COMPLETE THE FOLLOWING:
[a] Decide whether each statement below agrees with the article on the RBI monetary policy, answering yes or no and quoting the words of the article that settle it: (i) The Marginal Standing Facility rate was cut by 75 basis points to 9.5 per cent. (ii) The markets expected the repo rate hike. (iii) For banks, the lower cost of short-term funds is a burden.
[b] Answer these questions from the article on the RBI monetary policy:
(i) Who announced the repo rate hike?
(ii) What is the current interest rate on one-year commercial paper?
(iii) For corporates, what requirement should see a lower cost of borrowing?
[c] Pick up the article on the RBI monetary policy after its last sentence and keep writing it.

22 September 2013

Monetary Policy: Sweet and sour:: Business Line


The unexpected repo rate hike announced by the new RBI governor Raghuram Rajan in the monetary policy on Friday spooked the markets. The hike to combat inflation overshadowed the moves to ease liquidity tightening measures imposed earlier.
The rate of the Marginal Standing Facility (MSF), at which banks borrow overnight from the RBI, was lowered by 75 basis points to 9.5 per cent. This means lower short-term borrowing rates, and should see interest rates on one-year commercial paper settle at 9.5 per cent from 10.5 per cent currently.
For corporates , this should translate into lower cost of borrowing on their working capital requirement, a sizeable relief in a cash-strapped scenario.
For banks, the lower cost of short-term funds is a welcome reprieve.

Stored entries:
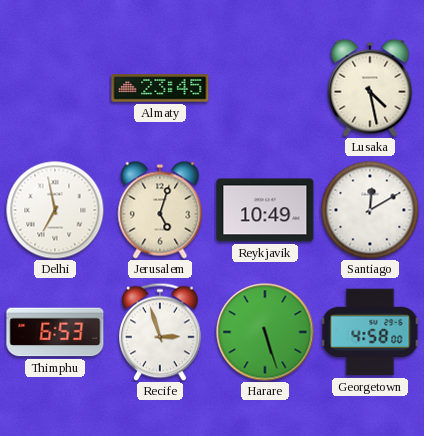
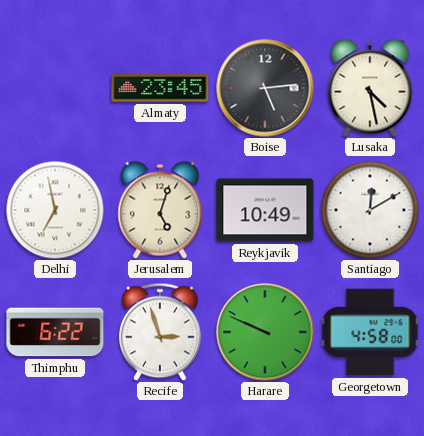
Boise: none -> 5:14
Thimphu: 6:53 -> 6:22
Harare: 5:27 -> 9:49
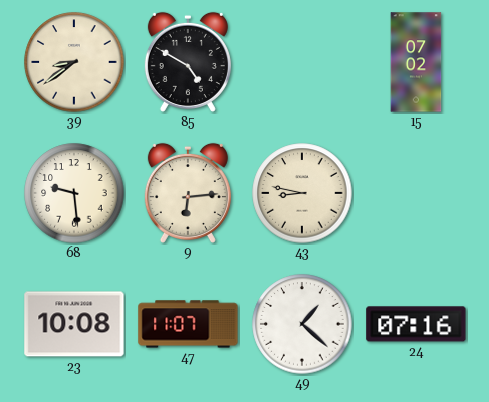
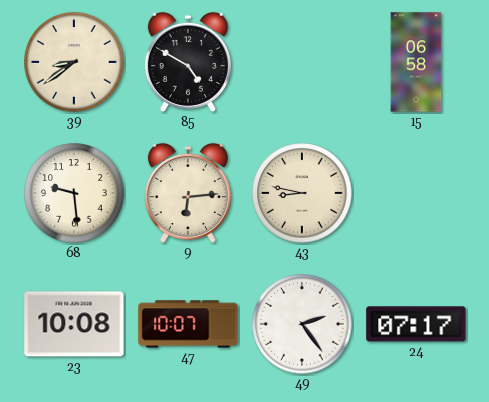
15: 07:02 -> 06:58
47: 11:07 -> 10:07
49: 1:22 -> 2:24
24: 07:16 -> 07:17
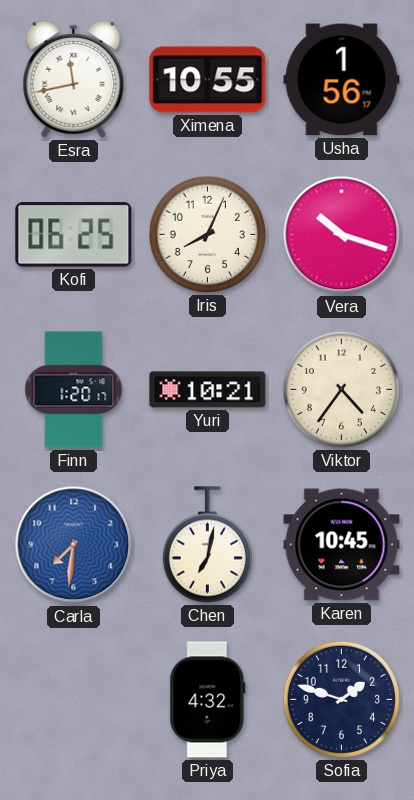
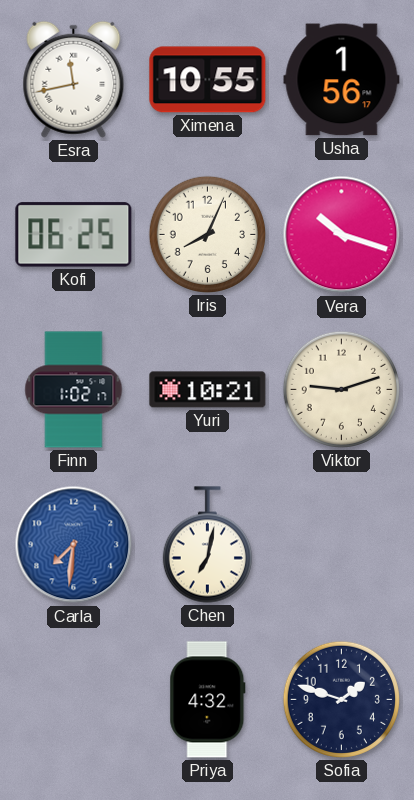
Finn: 1:20 -> 1:02
Viktor: 4:36 -> 9:12
Karen: 10:45 -> none
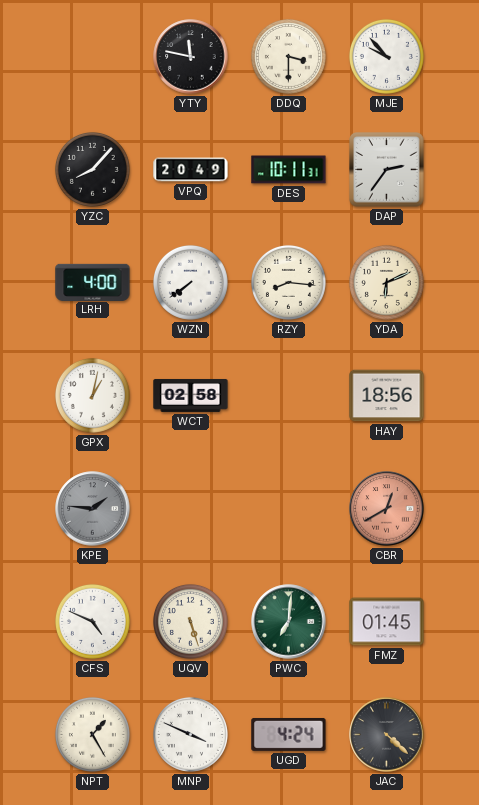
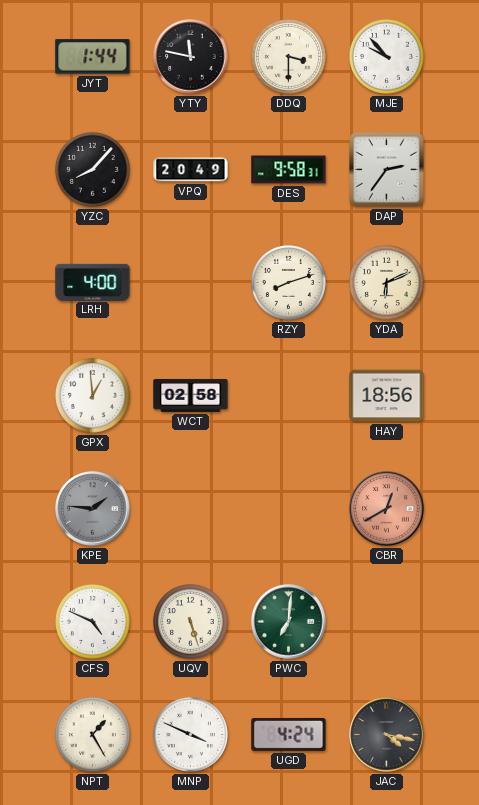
JYT: none -> 1:44
DES: 10:11 -> 9:58
WZN: 7:39 -> none
RZY: 8:16 -> 8:12
GPX: 1:02 -> 12:59
FMZ: 01:45 -> none
JAC: 4:22 -> 4:17
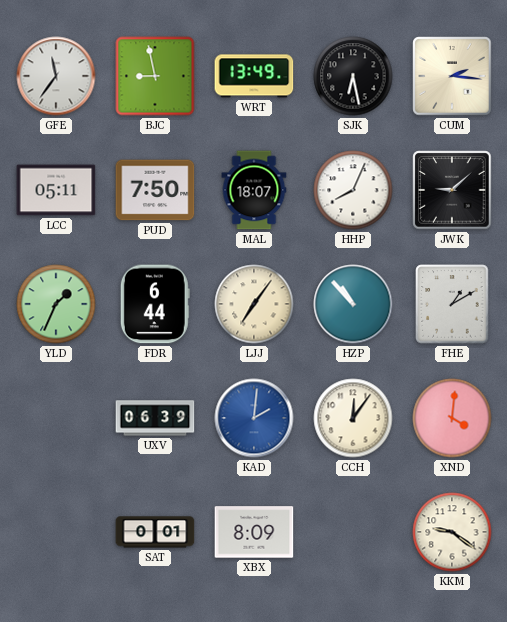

ANSWER LIST:
[a]
(i) Yes: "was lowered by 75 basis points to 9.5 per cent"
(ii) No: "The unexpected repo rate hike"
(iii) No: "For banks, the lower cost of short-term funds is a welcome reprieve."

[b]
(i) The new RBI governor Raghuram Rajan
(ii) 10.5 per cent
(iii) Their working capital requirement

[c]
Currently, close to 60 per cent of banks’ borrowings is funded from the MSF window, and thus these rates matter more. By indicating that repo will once again become the operational rate, the RBI is signalling more cuts in the MSF to bridge the gap with the repo to 100 basis points (currently at 200 basis points).
As MSF rates go down, the cost of incremental deposits will also reduce. So, there may not be many base rate hikes for the time being.
But whether banks pass on the benefit of lower cost of funds to customers will depend on the liquidity position which is currently tight. As flows continue to increase on account of FCNR deposits and overseas borrowings, liquidity may start to ease and aid banks in the ensuing busy credit season. But for now, lending rates may not come down in a hurry.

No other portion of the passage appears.